◆ Source material ◆
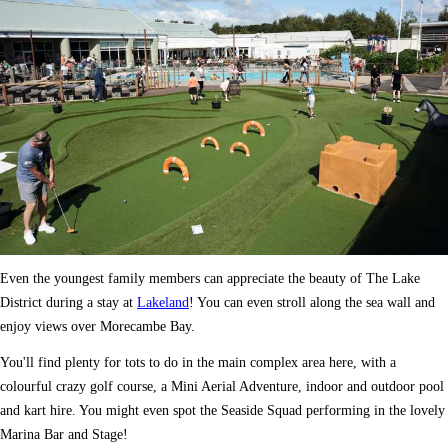
Even the youngest family members can appreciate the beauty of The Lake
District during a stay at
Lakeland
! You can even stroll along the sea wall and
enjoy views over Morecambe Bay.
You'll find plenty for tots to do in the main complex area here, with a
colourful crazy golf course, a Mini Aerial Adventure, indoor and outdoor pool
and kart hire. You might even spot the Seaside Squad performing in the lovely
Marina Bar and Stage!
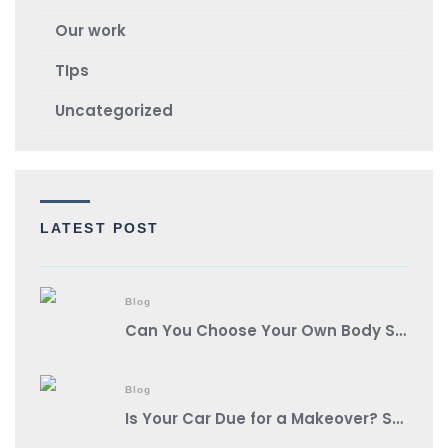
Our work
TIps
Uncategorized
LATEST POST
Blog
Can You Choose Your Own Body Shop?
Blog
Is Your Car Due for a Makeover? Spot These Signs It’s Auto Body Shop Time!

◆ What the exercise asks ◆
How many of the lines above contain the word "Shop"? Reply with the number alone.

◆ Solution to this exercise ◆
2